Les anticipations inflationnistes plafonnent, mais…
Vendredi, les craintes sont devenues réalité: l’inflation UEM pour septembre a clôturé le mois à 1,2% en glissement mensuel, dépassant ainsi les 10,0% en glissement annuel. L’inflation de base a également grimpé plus fort que prévu, de 4,3% à 4,8% en glissement annuel. Des nouvelles du même ordre nous sont parvenues des États-Unis. Le “PCE deflator”, un indicateur que la Fed surveille de près, a progressé plus que prévu en août (inflation de base de 4,9% en glissement annuel, inflation générale de 6,2% en glissement annuel). Mais on s’habitue à tout. Les marchés européens surtout sont restés relativement stoïques et après la hausse spectaculaire de ces dernières semaines, les taux européens ont même subi une légère correction (à 7 pb sur 5 ans).
Comme toujours sur les marchés, la question est de savoir ce qui est déjà pris en compte, en matière d’inflation aussi. Et l’expérience nous apprend qu’à cet égard, il est bon de prévoir une marge d’erreur solide… C’est toujours un peu facile a posteriori, mais revenons-en brièvement aux prévisions d’inflation de la BCE et aux attentes des marchés (voir le graphique des swaps d’inflation). En décembre 2019, avant le coronavirus, la BCE tablait sur une inflation moyenne de 1,6% pour 2022. En septembre 2020, en pleine crise du coronavirus, elle a même revu ce pourcentage à 1,3%. La conduite à tenir coulait de source: des injections monétaires (et fiscales) agressives. À la fin de l’année dernière encore, la BCE escomptait qu’après un bref rebond pour l’année (3,2% en moyenne), l’inflation aurait tôt fait de retomber sous la barre des 2,0% en 2023 et 2024. Soulignons que cette erreur d’appréciation était en grande partie collective. Tournés vers l’avenir, les marchés n’ont pas tout de suite vu le danger. Fin 2019, le swap d’inflation à 10 ans (en vert sur le graphique) cotait aux alentours de 1,15%. En septembre 2020, il est même tombé sous la barre de 1,0%. C’est à la fin de l’année dernière que le marché et la BCE ont commencé à diverger, les prévisions du marché à 10 ans ayant alors franchi le cap des 2,0%. Le marché a vite compris que bien que l’invasion russe serait néfaste pour la croissance, cela ne rendrait pas le choc déflationniste, au contraire. En mai, les attentes à 10 ans ont atteint les 3%. Logiquement, les durées plus courtes ont grimpé beaucoup plus haut.

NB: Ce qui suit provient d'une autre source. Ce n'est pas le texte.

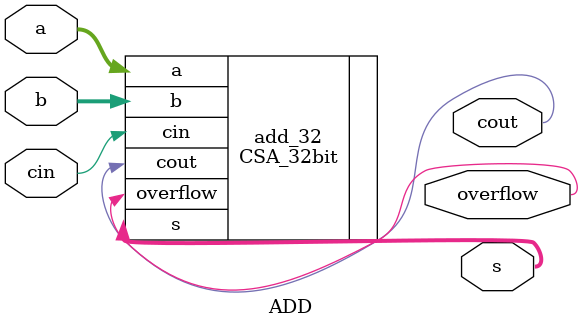
<source format=v>
module ADD(a, b, cin, s, cout, overflow);
	input [31:0] a,b;
	input cin;
	output [31:0] s;
	output cout, overflow;
	
	CSA_32bit add_32(.a(a), .b(b), .cin(cin), .s(s), .cout(cout), .overflow(overflow));

endmodule
</source>
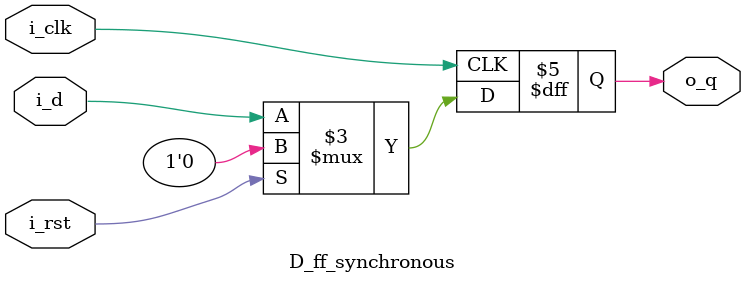
<source format=v>
module D_ff_synchronous(
	input		i_clk,
	input		i_rst,
	input		i_d,
	output	reg	o_q
);
			
	always @(posedge i_clk) begin
		if(i_rst)	o_q <= 1'b0;
		else 		o_q <= i_d;
	end

endmodule

</source>
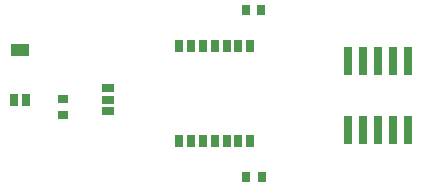
<source format=gtp>
G75*
G70*
%OFA0B0*%
%FSLAX24Y24*%
%IPPOS*%
%LPD*%
%AMOC8*
5,1,8,0,0,1.08239X$1,22.5*
%
%ADD10R,0.0394X0.0250*%
%ADD11R,0.0250X0.0394*%
%ADD12R,0.0276X0.0354*%
%ADD13R,0.0299X0.0945*%
%ADD14R,0.0256X0.0394*%
%ADD15R,0.0630X0.0394*%
%ADD16R,0.0354X0.0276*%
D10*
X004089Y005079D03*
X004089Y005473D03*
X004089Y005866D03*
D11*
X006451Y004095D03*
X006845Y004095D03*
X007238Y004095D03*
X007632Y004095D03*
X008026Y004095D03*
X008419Y004095D03*
X008813Y004095D03*
X008813Y007244D03*
X008419Y007244D03*
X008026Y007244D03*
X007632Y007244D03*
X007238Y007244D03*
X006845Y007244D03*
X006451Y007244D03*
D12*
X008679Y008461D03*
X009190Y008461D03*
X009203Y002886D03*
X008692Y002886D03*
D13*
X012062Y004449D03*
X012562Y004449D03*
X013062Y004449D03*
X013562Y004449D03*
X014062Y004449D03*
X014062Y006772D03*
X013562Y006772D03*
X013062Y006772D03*
X012562Y006772D03*
X012062Y006772D03*
D14*
X001333Y005474D03*
X000939Y005474D03*
D15*
X001156Y007116D03*
D16*
X002572Y005479D03*
X002572Y004967D03*
M02*

</source>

À première vue, les actions de la BCE (et de la Fed, et de bien d’autres banques centrales) n’ont pas encore donné beaucoup de résultats. Cependant, il y a de l’espoir. Depuis le mois de mai, les anticipations inflationnistes financières ont reculé. Cela s’explique en partie par la baisse des cours de l’énergie et des autres matières premières après le pic du deuxième trimestre.

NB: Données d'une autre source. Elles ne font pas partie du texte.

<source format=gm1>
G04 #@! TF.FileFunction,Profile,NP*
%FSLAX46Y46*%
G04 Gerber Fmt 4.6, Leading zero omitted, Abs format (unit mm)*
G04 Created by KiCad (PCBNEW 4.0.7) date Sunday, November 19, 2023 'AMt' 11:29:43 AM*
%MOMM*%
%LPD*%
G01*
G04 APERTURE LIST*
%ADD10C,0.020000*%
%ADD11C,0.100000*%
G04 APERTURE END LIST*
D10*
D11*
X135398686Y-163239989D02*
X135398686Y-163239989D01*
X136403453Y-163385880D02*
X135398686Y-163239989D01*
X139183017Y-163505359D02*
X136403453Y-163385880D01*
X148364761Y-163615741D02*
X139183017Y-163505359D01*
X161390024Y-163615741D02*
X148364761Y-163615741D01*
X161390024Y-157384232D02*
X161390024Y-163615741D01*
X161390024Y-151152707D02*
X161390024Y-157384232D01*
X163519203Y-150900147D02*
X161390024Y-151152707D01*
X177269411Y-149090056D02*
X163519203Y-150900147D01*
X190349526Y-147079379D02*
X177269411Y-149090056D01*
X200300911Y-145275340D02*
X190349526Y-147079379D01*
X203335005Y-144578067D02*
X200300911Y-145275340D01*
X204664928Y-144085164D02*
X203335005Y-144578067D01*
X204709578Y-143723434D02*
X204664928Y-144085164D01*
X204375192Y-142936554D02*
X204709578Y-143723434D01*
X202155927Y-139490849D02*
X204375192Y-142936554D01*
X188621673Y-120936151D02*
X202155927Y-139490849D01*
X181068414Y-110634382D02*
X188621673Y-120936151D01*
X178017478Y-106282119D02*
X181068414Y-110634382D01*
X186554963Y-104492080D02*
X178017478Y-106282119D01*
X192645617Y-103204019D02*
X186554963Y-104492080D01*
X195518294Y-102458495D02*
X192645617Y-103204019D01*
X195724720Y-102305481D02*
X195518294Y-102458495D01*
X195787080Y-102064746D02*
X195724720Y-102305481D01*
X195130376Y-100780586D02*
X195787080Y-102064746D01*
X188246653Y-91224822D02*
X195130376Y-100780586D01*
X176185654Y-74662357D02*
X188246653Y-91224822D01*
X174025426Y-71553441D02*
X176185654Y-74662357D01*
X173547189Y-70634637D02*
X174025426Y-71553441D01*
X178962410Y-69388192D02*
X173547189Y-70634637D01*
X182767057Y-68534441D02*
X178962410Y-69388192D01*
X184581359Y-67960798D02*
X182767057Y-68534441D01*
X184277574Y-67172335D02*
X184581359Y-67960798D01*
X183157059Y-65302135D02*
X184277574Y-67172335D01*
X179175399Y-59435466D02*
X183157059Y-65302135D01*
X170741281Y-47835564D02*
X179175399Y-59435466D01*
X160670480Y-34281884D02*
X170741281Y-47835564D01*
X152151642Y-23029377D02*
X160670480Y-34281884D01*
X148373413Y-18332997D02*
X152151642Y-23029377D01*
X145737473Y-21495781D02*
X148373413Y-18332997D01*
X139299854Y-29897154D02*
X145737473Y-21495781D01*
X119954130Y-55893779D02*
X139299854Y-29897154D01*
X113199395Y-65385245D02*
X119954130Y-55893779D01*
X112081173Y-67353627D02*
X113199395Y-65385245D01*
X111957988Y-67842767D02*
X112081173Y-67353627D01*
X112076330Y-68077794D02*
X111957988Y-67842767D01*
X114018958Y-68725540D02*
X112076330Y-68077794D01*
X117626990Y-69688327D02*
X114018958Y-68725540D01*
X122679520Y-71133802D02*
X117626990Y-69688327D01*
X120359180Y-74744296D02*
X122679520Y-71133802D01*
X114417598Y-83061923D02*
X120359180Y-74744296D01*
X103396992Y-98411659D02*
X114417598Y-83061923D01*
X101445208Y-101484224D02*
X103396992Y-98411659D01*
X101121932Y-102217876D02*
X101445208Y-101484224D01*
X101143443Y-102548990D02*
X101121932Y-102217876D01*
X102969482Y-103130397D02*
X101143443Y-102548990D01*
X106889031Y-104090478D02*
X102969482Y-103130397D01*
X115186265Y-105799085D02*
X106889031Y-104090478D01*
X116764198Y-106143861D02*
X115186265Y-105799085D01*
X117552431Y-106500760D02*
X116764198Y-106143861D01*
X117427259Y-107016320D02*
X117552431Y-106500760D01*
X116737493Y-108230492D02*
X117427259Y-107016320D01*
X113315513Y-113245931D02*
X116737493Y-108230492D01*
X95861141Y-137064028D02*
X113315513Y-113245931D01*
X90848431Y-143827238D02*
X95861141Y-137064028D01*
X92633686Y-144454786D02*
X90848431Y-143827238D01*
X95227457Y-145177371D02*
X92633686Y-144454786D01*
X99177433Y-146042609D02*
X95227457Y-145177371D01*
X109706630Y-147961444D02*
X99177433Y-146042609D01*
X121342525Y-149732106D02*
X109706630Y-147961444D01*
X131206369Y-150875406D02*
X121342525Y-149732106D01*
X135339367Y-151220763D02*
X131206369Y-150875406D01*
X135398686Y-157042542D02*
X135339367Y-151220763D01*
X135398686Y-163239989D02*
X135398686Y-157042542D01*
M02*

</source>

Mais il y a aussi la perspective (ou en tout cas l’espoir) que le resserrement accéléré opéré par la banque centrale provoque une baisse de la demande, qui se traduira “à terme” par une inflation réduite.

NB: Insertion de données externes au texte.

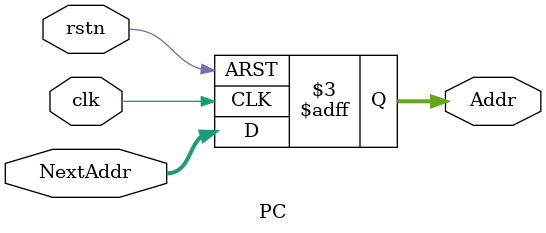
<source format=sv>
`timescale 1ns / 1ps


module PC(
    input logic clk, rstn,
    input logic [31:0] NextAddr,
    output logic [31:0] Addr
);
    logic [31:0] Addr;

    always_ff @(posedge clk or negedge rstn) begin
        if(!rstn)
            Addr <= {32{1'b0}};
        else
            Addr <= NextAddr;        
    end
endmodule

</source>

Atteindrons-nous bientôt aussi le pic des taux? Ce débat se profile déjà, surtout à propos des taux directeurs des banques centrales. Il deviendra probablement plus pressant lorsque les données relatives à l’activité économique se détérioreront, surtout aux États-Unis. Mais depuis le recul temporaire de cet été, le principal facteur a été la hausse du taux réel, qui a pris de vitesse la baisse des anticipations inflationnistes. Il ne nous semble pas que ce schéma soit appelé à changer radicalement à court terme. Les marchés adoptent de plus en plus la vision selon laquelle le succès de la lutte contre l’inflation exigera davantage de la part des banquiers centraux qu’un taux réel positif limité à court terme. En Europe surtout, le point où le taux directeur de la BCE (taux de dépôt à 0,75% aujourd’hui; le marché tient compte d’un pic de ± 3,0% au milieu de l’année prochaine) s’approche du taux d’inflation (autrement dit: un taux directeur réel nul) n’est pas encore en vue. Dans ce scénario, la pression haussière exercée par le taux réel devrait encore alimenter la tendance haussière des taux.